§ TASK ITEM: Switch each "Aktualno" in the entries below to "Novice" and reproduce their text with nothing else altered. Omit the pictures.

START DATA EXTRACTS

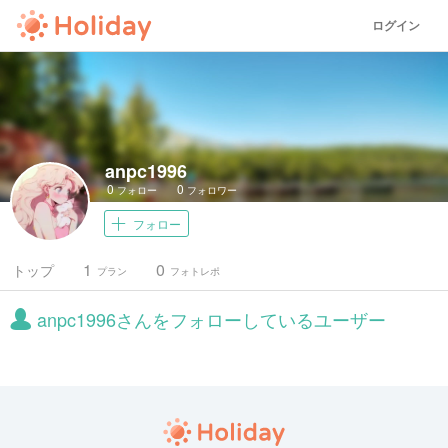
ログイン
anpc1996
0
0
フォロー
フォロワー
フォロー
1
0
トップ
プラン
フォトレポ
anpc1996さんをフォローしているユーザー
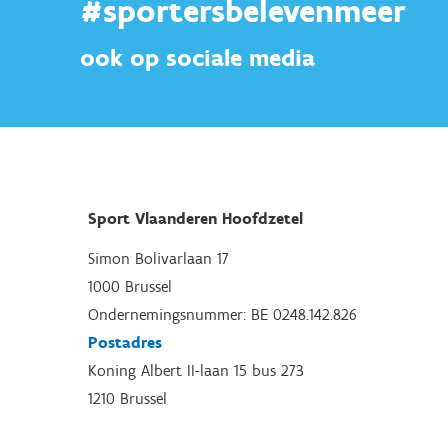
#sportersbelevenmeer
ook op sociale media
Sport Vlaanderen Hoofdzetel
Simon Bolivarlaan 17
1000 Brussel
Ondernemingsnummer: BE 0248.142.826
Postadres
Koning Albert II-laan 15 bus 273
1210 Brussel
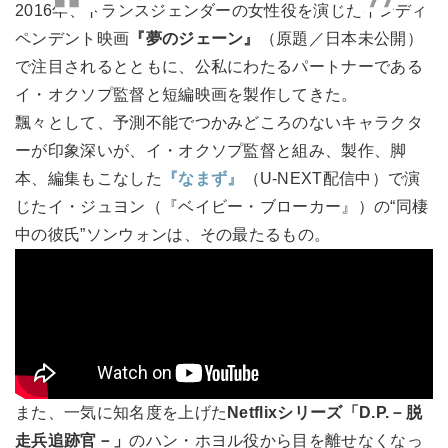
2016年、トランスジェンダーの女性役を演じたインディ
ペンデント映画
『夢のジェーン』
（原題／日本未公開）
で注目されるとともに、公私にわたるパートナーである
イ・オクソプ監督と短編映画を製作してきた。
飄々として、予測不能でつかみどころのないキャラクタ
ーが印象深いが、イ・オクソプ監督と組み、製作、脚
本、編集もこなした
『なまず』
（U-NEXT配信中）で演
じたイ・ジュヨン（『ベイビー・ブローカー』）の“同棲
中の彼氏”ソンウォンは、その最たるもの。
また、一気に知名度を上げた
Netflixシリーズ「D.P.－脱
走兵追跡官－」
のハン・ホヨル役から目を離せなくなっ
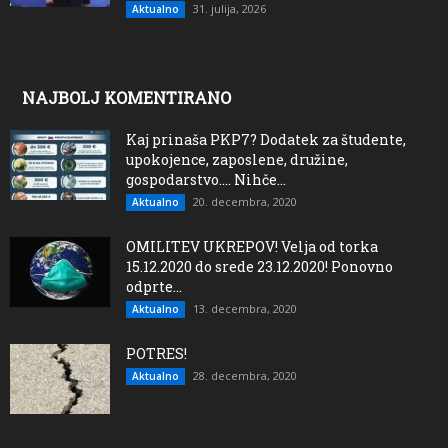
31. julija, 2026
Aktualno
NAJBOLJ KOMENTIRANO
Kaj prinaša PKP7? Dodatek za študente,
upokojence, zaposlene, družine,
gospodarstvo…. Nihče...
20. decembra, 2020
Aktualno
OMILITEV UKREPOV! Velja od torka
15.12.2020 do srede 23.12.2020! Ponovno
odprte...
13. decembra, 2020
Aktualno
POTRES!
28. decembra, 2020
Aktualno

END DATA EXTRACTS

§ SOLUTION FOR THIS PROBLEM:
ログイン
anpc1996
0
0
フォロー
フォロワー
フォロー
1
0
トップ
プラン
フォトレポ
anpc1996さんをフォローしているユーザー
#sportersbelevenmeer
ook op sociale media
Sport Vlaanderen Hoofdzetel
Simon Bolivarlaan 17
1000 Brussel
Ondernemingsnummer: BE 0248.142.826
Postadres
Koning Albert II-laan 15 bus 273
1210 Brussel
2016年、トランスジェンダーの女性役を演じたインディ
ペンデント映画
『夢のジェーン』
（原題／日本未公開）
で注目されるとともに、公私にわたるパートナーである
イ・オクソプ監督と短編映画を製作してきた。
飄々として、予測不能でつかみどころのないキャラクタ
ーが印象深いが、イ・オクソプ監督と組み、製作、脚
本、編集もこなした
『なまず』
（U-NEXT配信中）で演
じたイ・ジュヨン（『ベイビー・ブローカー』）の“同棲
中の彼氏”ソンウォンは、その最たるもの。
また、一気に知名度を上げた
Netflixシリーズ「D.P.－脱
走兵追跡官－」
のハン・ホヨル役から目を離せなくなっ
31. julija, 2026
Novice
NAJBOLJ KOMENTIRANO
Kaj prinaša PKP7? Dodatek za študente,
upokojence, zaposlene, družine,
gospodarstvo…. Nihče...
20. decembra, 2020
Novice
OMILITEV UKREPOV! Velja od torka
15.12.2020 do srede 23.12.2020! Ponovno
odprte...
13. decembra, 2020
Novice
POTRES!
28. decembra, 2020
Novice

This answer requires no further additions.